Jim: So, looking ahead. We can only assume a continued uptick in spending going forward, especially given the amount of legacy that still exists in financial institutions today?

Dan: I think that’s right. And, you know, the difficult thing there is that there are so many other pressures when it comes to budgets. Not just overall earnings pressure for the Street. But, also other pressure. Whether that is compliance taking a bigger bite out of the available budget. And then you mentioned legacy. Right? Legacy continues to take a huge chunk of the technology side and IT side of budgets. Just trying to keep things running in the older environments. Right? Which leaves a smaller slice for new things.

Jim: So Dan, final question. You know. I think a lot of us look at Operating Systems like Microsoft or, are looking at new solutions for HTML5 as something that we have to do. But, are there opportunities for competitive advantages for firms that are making these investments in new technologies? Whether that is on the trading desk in terms of drill-down analysis, or speed by Cloud. Where is the competitive, the compelling event for these firms?

Dan: Yes, There is a competitive advantage. And you briefly mentioned the Cloud. If you go back 5-7 years ago, there was a lot of hesitancy to be putting financial applications in the Cloud. And, you look around the industry now, and it’s getting much more commonplace. And, it’s commonplace because the financial advantage and processing power of the Cloud has made it one that people can’t ignore. Right? And, folks have gotten over the security issues that were prominent back then and the same type of thing is going to lend itself to the adoption of things like HTML5, when you see the replacement of legacy apps. And gee, do we want to do it in the Windows Desktop and then also do it over in the Blackberry environment, and then also do it in an ios environment? It makes no sense not to adopt one that goes across all platforms.

Jim: Actually.
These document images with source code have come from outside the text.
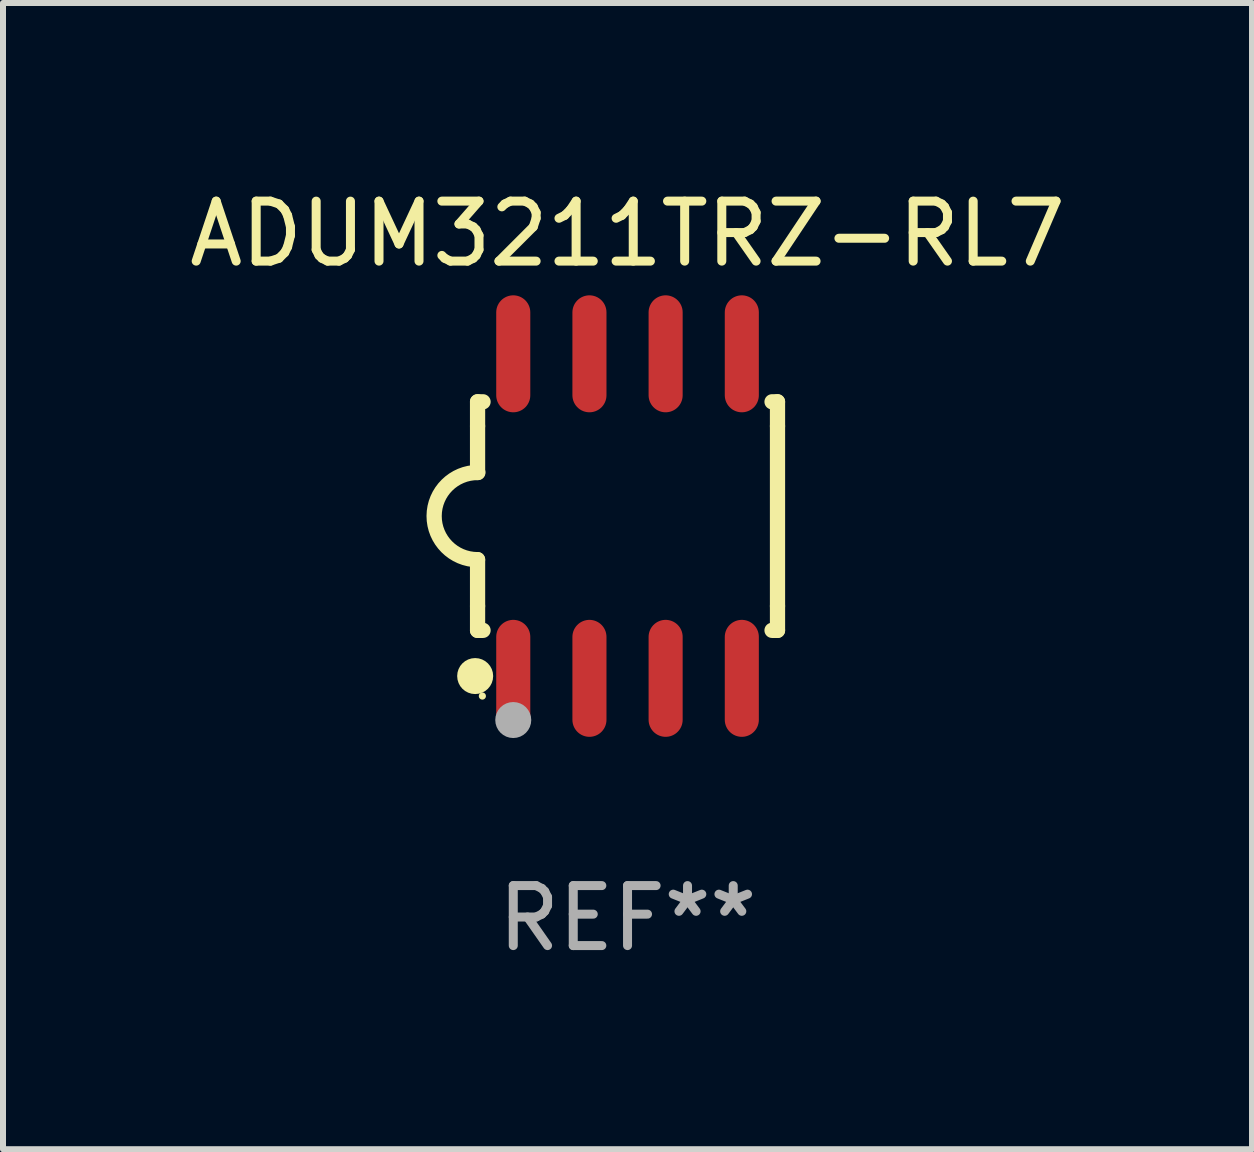
<source format=kicad_pcb>
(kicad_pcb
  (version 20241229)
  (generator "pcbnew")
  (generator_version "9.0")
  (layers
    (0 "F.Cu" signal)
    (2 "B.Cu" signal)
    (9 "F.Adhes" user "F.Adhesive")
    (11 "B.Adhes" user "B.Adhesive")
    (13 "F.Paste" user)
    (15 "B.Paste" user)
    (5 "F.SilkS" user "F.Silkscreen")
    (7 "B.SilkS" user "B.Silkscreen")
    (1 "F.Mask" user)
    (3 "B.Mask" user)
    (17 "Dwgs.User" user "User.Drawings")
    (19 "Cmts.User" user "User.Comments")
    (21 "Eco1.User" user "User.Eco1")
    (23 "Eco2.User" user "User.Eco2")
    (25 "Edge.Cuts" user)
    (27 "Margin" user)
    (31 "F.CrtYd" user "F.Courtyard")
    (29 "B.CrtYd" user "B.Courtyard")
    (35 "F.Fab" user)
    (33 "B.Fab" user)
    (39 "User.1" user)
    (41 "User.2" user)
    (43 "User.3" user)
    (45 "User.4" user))
  (footprint "ADUM3211TRZ-RL7"
    (layer "F.Cu")
    (at 7.411 5.553)
    (property "Reference" "ADUM3211TRZ-RL7" (at 0 -4.705 0) (layer "F.SilkS") (effects (font (size 1 1) (thickness 0.15))))
    (attr through_hole)
    (fp_line (start -2.5 -1.905) (end -2.409 -1.905) (stroke (width 0.254) (type solid)) (layer "F.SilkS"))
    (fp_line (start -2.5 -1.5) (end -2.5 -1.905) (stroke (width 0.254) (type solid)) (layer "F.SilkS"))
    (fp_line (start -2.5 -1.5) (end -2.5 -0.726) (stroke (width 0.254) (type solid)) (layer "F.SilkS"))
    (fp_line (start -2.5 1.5) (end -2.5 0.727) (stroke (width 0.254) (type solid)) (layer "F.SilkS"))
    (fp_line (start -2.5 1.5) (end -2.5 1.905) (stroke (width 0.254) (type solid)) (layer "F.SilkS"))
    (fp_line (start -2.5 1.905) (end -2.409 1.905) (stroke (width 0.254) (type solid)) (layer "F.SilkS"))
    (fp_line (start 2.5 -1.905) (end 2.409 -1.905) (stroke (width 0.254) (type solid)) (layer "F.SilkS"))
    (fp_line (start 2.5 -1.5) (end 2.5 -1.905) (stroke (width 0.254) (type solid)) (layer "F.SilkS"))
    (fp_line (start 2.5 -1.5) (end 2.5 1.5) (stroke (width 0.254) (type solid)) (layer "F.SilkS"))
    (fp_line (start 2.5 1.5) (end 2.5 1.905) (stroke (width 0.254) (type solid)) (layer "F.SilkS"))
    (fp_line (start 2.5 1.905) (end 2.409 1.905) (stroke (width 0.254) (type solid)) (layer "F.SilkS"))
    (fp_arc (start -2.5 0.726568) (mid -3.220316 -0.0023) (end -2.495097 -0.726289) (stroke (width 0.254001) (type solid)) (layer "F.SilkS"))
    (fp_circle (center -2.54 2.667) (end -2.39 2.667) (stroke (width 0.3) (type solid)) (fill no) (layer "F.SilkS"))
    (fp_circle (center -2.42 3) (end -2.39 3) (stroke (width 0.06) (type solid)) (fill no) (layer "F.SilkS"))
    (fp_circle (center -1.905 3.4) (end -1.755 3.4) (stroke (width 0.3) (type solid)) (fill no) (layer "F.Fab"))
    (fp_text user "REF**" (at 0 6.705 0) (layer "F.Fab") (effects (font (size 1 1) (thickness 0.15))))
    (pad "1" smd oval (at -1.905 2.705) (size 0.568 1.95) (layers "F.Cu" "F.Mask" "F.Paste"))
    (pad "2" smd oval (at -0.635 2.705) (size 0.568 1.95) (layers "F.Cu" "F.Mask" "F.Paste"))
    (pad "3" smd oval (at 0.635 2.705) (size 0.568 1.95) (layers "F.Cu" "F.Mask" "F.Paste"))
    (pad "4" smd oval (at 1.905 2.705) (size 0.568 1.95) (layers "F.Cu" "F.Mask" "F.Paste"))
    (pad "5" smd oval (at 1.905 -2.705) (size 0.568 1.95) (layers "F.Cu" "F.Mask" "F.Paste"))
    (pad "6" smd oval (at 0.635 -2.705) (size 0.568 1.95) (layers "F.Cu" "F.Mask" "F.Paste"))
    (pad "7" smd oval (at -0.635 -2.705) (size 0.568 1.95) (layers "F.Cu" "F.Mask" "F.Paste"))
    (pad "8" smd oval (at -1.905 -2.705) (size 0.568 1.95) (layers "F.Cu" "F.Mask" "F.Paste")))
  (gr_rect
    (start -3 -3)
    (end 17.821 16.107)
    (stroke (width 0.1) (type default))
    (fill no)
    (layer "Edge.Cuts")))
</source>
So that… Let me ask one more question. And, you brought up the word security. I know a lot of, with HTML5 in utilizing web services, there always have been questions as it relates to security. But, I think there’s been a lot of advancements in that area. Perhaps you have some insight and input on the security issues around the use of HTML5?

Dan: Yeah. A lot of advancements there, Jim. And, it’s become… Like I said, it’s become commonplace as a platform. And, folks have figured it out. Just as I said, like they did with the Cloud. The HTML5 environment has become much more secure. And, sort of the rapid adoption by the Street has led to that increase in security.
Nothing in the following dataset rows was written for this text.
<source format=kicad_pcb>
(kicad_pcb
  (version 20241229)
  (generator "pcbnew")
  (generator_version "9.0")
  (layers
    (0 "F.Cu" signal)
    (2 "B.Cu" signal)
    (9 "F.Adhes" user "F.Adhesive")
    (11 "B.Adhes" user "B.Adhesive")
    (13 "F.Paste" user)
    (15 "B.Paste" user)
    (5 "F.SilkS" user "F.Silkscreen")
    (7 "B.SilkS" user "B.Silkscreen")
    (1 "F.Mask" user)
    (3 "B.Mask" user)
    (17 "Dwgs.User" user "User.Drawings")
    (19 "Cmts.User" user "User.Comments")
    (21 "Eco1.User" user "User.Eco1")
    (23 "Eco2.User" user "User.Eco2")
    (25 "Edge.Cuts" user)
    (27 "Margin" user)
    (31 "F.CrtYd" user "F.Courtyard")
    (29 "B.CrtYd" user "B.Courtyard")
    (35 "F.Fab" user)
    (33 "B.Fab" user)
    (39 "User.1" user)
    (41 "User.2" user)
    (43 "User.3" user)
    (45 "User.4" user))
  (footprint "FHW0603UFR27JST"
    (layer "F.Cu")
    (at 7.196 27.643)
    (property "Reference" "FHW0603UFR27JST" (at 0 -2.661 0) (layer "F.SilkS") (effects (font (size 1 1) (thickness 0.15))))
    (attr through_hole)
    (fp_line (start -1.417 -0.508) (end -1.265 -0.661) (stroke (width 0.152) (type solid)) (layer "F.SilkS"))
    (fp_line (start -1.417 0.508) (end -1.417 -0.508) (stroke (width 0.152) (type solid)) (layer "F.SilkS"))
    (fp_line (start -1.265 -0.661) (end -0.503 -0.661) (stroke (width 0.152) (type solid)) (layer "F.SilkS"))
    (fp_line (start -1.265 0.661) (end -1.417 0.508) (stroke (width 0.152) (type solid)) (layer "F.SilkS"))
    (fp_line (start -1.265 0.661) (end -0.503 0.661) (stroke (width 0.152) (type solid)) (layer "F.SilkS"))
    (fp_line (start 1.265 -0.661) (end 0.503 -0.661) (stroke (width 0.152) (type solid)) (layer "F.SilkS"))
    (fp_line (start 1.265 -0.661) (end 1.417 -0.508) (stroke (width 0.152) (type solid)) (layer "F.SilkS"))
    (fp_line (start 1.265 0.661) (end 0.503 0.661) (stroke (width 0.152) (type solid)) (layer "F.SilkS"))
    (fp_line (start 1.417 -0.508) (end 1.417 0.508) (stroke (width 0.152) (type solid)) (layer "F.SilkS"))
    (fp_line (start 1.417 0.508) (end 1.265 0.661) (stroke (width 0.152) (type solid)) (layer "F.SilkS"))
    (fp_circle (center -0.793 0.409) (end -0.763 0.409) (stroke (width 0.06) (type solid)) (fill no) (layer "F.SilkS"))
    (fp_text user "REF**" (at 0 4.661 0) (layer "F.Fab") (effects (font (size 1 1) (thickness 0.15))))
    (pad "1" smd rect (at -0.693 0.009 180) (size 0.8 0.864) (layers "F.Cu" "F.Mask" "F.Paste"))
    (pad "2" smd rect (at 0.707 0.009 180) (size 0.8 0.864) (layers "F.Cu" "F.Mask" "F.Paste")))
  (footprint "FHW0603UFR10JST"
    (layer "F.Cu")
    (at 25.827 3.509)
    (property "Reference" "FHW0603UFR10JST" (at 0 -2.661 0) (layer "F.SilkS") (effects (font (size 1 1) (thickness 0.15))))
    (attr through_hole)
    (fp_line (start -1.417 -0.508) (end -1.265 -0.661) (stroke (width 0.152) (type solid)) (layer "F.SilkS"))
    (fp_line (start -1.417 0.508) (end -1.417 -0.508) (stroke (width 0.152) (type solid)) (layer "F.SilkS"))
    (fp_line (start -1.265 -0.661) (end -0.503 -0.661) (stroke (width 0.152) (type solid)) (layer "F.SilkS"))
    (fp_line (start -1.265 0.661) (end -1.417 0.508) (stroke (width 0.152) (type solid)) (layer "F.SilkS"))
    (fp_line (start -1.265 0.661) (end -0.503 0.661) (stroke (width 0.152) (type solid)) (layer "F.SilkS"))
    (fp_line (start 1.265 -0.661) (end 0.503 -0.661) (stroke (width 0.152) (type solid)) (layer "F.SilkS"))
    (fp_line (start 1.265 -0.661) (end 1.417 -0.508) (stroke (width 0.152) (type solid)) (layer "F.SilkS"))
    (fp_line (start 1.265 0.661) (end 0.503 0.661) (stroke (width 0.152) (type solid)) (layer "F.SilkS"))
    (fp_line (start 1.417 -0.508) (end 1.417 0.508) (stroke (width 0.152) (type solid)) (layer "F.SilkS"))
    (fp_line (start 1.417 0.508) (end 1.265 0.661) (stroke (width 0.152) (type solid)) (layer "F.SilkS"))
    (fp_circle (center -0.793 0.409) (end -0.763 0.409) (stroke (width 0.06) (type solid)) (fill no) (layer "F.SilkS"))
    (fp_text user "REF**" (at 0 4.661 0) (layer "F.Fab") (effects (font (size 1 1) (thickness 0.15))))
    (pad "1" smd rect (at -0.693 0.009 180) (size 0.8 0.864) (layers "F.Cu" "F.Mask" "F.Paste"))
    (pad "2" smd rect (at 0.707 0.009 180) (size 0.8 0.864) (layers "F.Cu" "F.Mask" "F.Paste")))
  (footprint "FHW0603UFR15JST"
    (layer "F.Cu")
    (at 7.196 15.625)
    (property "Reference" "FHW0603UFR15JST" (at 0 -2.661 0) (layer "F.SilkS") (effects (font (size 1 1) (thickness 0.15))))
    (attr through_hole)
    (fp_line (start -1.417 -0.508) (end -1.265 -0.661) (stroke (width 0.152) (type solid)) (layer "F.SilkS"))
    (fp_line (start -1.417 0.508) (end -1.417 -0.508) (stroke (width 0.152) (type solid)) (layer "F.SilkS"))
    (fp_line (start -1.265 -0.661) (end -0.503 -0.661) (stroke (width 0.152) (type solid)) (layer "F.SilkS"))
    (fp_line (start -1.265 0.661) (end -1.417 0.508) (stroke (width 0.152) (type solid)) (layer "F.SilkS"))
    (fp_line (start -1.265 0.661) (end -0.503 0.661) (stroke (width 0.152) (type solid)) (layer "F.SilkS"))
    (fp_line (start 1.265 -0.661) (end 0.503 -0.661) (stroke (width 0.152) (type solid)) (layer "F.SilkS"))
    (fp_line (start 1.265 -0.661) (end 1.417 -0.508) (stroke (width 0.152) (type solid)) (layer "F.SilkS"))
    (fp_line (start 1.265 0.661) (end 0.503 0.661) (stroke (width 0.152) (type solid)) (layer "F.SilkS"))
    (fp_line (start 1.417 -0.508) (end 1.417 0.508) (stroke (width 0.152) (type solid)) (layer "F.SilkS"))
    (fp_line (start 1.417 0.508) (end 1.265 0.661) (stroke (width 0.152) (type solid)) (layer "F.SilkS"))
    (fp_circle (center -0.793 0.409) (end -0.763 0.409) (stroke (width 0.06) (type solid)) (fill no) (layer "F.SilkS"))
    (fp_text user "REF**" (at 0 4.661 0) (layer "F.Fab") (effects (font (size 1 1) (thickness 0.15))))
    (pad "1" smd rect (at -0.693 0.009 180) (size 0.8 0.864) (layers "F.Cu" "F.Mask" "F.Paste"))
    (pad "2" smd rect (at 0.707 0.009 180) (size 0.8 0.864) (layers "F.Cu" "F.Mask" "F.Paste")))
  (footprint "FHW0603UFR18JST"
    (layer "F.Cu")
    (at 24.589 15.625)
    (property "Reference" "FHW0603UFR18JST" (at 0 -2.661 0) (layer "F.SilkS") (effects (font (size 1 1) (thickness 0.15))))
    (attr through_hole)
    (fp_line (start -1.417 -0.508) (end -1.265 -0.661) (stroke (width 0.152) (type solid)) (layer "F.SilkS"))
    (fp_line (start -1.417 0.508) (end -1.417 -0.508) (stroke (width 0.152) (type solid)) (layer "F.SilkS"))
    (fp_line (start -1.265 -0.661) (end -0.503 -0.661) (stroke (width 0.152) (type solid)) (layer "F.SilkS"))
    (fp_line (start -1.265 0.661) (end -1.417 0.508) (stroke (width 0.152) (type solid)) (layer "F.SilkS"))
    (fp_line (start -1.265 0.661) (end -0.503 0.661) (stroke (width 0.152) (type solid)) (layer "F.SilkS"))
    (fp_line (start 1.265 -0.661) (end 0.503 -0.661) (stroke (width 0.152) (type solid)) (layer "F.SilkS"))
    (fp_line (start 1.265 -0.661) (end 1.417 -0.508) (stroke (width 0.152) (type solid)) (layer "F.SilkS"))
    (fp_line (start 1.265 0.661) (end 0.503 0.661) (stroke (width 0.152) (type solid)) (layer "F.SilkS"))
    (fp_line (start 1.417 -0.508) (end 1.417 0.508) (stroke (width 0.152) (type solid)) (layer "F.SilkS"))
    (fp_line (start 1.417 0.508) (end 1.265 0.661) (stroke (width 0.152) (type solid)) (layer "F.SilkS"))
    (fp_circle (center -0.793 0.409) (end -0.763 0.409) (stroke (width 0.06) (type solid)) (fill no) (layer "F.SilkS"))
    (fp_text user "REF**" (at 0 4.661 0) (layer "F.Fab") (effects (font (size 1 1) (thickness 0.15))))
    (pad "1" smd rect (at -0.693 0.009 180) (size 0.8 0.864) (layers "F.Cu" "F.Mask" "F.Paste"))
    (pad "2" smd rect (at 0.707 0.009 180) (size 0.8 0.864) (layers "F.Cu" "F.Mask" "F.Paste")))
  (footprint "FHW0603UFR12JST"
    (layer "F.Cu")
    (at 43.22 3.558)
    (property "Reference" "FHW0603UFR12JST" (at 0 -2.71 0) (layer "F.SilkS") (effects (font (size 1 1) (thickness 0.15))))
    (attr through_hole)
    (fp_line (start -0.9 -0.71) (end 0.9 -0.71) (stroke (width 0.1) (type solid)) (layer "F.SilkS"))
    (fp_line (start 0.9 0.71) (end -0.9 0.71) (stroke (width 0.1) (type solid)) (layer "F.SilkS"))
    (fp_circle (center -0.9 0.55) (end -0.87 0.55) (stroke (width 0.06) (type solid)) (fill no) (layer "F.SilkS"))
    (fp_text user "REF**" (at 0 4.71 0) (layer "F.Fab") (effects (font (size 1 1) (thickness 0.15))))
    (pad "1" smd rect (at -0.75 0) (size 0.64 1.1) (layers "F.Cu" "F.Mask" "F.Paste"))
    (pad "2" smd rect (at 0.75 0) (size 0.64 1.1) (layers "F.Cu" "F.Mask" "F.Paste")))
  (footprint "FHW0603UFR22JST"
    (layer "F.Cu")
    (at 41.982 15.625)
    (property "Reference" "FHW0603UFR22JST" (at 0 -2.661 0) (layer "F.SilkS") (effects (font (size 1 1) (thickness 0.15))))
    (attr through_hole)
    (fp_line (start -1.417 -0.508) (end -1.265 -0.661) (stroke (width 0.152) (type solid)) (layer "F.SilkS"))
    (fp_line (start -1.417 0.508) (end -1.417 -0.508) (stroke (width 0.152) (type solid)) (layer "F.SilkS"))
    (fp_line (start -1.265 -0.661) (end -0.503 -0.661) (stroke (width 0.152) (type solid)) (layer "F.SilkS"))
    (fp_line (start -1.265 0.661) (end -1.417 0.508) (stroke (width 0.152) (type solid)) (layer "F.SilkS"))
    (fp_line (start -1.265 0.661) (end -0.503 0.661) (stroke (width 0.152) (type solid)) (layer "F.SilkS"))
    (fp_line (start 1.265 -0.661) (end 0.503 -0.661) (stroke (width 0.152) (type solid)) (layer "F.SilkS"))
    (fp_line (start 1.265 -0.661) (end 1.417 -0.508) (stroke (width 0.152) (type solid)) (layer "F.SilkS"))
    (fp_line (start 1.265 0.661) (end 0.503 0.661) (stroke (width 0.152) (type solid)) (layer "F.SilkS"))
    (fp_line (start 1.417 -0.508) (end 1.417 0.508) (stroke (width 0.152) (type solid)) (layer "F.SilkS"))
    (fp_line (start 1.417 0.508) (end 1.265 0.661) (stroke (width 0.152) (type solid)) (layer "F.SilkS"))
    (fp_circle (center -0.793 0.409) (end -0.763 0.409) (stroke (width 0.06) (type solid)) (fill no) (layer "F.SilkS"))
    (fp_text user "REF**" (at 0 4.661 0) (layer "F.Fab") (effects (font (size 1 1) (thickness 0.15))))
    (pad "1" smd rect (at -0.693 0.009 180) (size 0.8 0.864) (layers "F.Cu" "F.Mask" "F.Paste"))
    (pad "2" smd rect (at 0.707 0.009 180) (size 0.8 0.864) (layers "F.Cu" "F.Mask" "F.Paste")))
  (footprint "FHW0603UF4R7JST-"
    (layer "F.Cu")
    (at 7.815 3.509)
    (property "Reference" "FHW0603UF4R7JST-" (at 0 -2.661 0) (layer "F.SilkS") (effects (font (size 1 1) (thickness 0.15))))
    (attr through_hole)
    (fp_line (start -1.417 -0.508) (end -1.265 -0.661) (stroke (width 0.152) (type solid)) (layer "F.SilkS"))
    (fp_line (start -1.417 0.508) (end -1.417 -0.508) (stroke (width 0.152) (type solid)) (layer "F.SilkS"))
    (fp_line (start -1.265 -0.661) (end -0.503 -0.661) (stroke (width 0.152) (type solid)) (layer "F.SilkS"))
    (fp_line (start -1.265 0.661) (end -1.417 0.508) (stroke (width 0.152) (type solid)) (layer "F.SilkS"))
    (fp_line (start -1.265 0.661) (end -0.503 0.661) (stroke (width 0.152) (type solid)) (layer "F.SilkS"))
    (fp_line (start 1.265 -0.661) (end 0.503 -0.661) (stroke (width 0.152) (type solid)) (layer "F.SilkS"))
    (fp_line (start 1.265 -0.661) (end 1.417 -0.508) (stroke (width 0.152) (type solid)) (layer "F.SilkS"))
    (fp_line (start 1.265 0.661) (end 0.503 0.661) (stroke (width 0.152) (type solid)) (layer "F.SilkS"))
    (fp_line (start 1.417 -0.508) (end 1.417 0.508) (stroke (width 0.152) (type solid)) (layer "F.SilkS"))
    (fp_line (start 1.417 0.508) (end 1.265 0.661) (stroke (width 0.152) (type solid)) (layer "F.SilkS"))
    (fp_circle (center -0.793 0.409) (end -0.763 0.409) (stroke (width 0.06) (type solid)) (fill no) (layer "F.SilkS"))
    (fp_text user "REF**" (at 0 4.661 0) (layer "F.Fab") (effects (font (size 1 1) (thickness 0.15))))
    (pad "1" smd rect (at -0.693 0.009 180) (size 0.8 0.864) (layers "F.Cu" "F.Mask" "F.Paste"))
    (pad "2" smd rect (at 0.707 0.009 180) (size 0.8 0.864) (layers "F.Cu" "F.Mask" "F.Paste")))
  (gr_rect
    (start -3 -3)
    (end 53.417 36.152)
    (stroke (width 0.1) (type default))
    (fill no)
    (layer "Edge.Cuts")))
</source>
Jim: Well Dan, I want to thank you so much for joining us today and sharing some of the insights from your new report. Again the report by Greenwich Associates at greenwich.com is “The Future of Financial Markets Operating Systems: Here Comes HTML5.”  So, if you are interested in seeing the full breadth of that report, I urge you to go to the website. It’s an excellent read.

Well Dan I want to thank you so much for joining us. And I hope you’ll be joining us again in the future.

Speaker Biographies

Daniel J. Connell

Managing Director, Market Structure and Technology

Daniel Connell oversees the development strategy of the Firm’s Market Structure and Technology business. Prior to Greenwich Associates he was the CEO at Correlix, Inc., a leading provider of real-time performance optimization technology. Formerly, Dan worked as an executive-in-residence in the private equity industry and as a strategy consultant to technology-focused content companies. He also served as the COO of Xinhua Finance Ltd., China’s premier financial information and media company.

Dan earned his BBA in Finance from the University of Massachusetts, Amherst, and completed Executive Business Management Training at the Darden Graduate School of Business. He also attended the Global Leadership 2020 program at the Tuck School of Business at Dartmouth, University of Oxford and Shanghai Jiao Tong University.